Schools monitoring pupils’ web use with ‘anti-radicalisation software’

Schools are being sold software to monitor pupils’ internet activity for extremism-related language such as “jihadi bride” and “YODO”, short for you only die once.

Schools are being sold software that can monitor pupils internet use Photograph: Damien Meyer/AFP/Getty Images
Schools are being sold software that can monitor pupils internet use Photograph: Damien Meyer/AFP/Getty Images

Several companies are producing “anti-radicalisation” software to monitor pupils’ internet activity ahead of the introduction of a legal requirement on schools to consider issues of terrorism and extremism among children.

Under the Counter-terrorism and Security Act 2015, which comes into force on 1 July, there is a requirement that schools “have due regard to the need to prevent pupils being drawn into terrorism”.

One company, Impero, has launched a pilot of its software in 16 locations in the UK as well as five in the US. Teachers can store screenshots of anything of concern that is flagged up by the software.

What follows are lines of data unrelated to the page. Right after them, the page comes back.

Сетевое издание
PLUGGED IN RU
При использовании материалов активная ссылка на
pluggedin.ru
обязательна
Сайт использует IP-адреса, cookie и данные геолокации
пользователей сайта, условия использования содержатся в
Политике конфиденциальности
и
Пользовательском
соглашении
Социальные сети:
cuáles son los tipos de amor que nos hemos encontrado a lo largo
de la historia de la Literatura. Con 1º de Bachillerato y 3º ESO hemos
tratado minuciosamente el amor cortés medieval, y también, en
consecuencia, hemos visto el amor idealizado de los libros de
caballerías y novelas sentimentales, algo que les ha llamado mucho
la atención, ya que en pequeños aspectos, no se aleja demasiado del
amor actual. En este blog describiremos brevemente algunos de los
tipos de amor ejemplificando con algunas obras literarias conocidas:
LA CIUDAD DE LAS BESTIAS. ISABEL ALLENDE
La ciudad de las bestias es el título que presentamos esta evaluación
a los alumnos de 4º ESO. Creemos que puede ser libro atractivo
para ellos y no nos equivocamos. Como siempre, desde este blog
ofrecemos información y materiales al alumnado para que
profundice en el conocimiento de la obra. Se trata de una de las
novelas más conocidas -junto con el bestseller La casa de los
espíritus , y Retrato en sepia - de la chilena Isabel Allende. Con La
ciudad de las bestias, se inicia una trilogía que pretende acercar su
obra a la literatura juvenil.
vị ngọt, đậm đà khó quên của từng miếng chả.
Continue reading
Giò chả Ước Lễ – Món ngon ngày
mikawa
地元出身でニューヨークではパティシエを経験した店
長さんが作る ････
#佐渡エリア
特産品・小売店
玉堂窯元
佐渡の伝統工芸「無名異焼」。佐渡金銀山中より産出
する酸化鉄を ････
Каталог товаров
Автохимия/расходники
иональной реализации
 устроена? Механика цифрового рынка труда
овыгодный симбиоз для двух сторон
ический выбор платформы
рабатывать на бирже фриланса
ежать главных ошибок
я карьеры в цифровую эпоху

Other companies offering anti-radicalisation software products to schools include Future Digital and Securus.

Impero has produced a glossary of trigger words such as “jihobbyist” (someone who sympathises with jihadi organisations but is not an active member) and “Message to America” (an Islamic State propaganda video series).

Schools involved with the Impero pilot already have contracts to buy or rent other software from the company, and are trialling the anti-radicalisation software at no extra charge. They are in areas including London, County Durham, Essex, Leicestershire, Warwickshire, Yorkshire and Staffordshire.

Yahya Birt, a Muslim academic specialising in British Islam, tweeted about the four-year-olds potentially being monitored for radicalisation: “They’re pre-lingual, let alone pre-political. It’s bonkers.”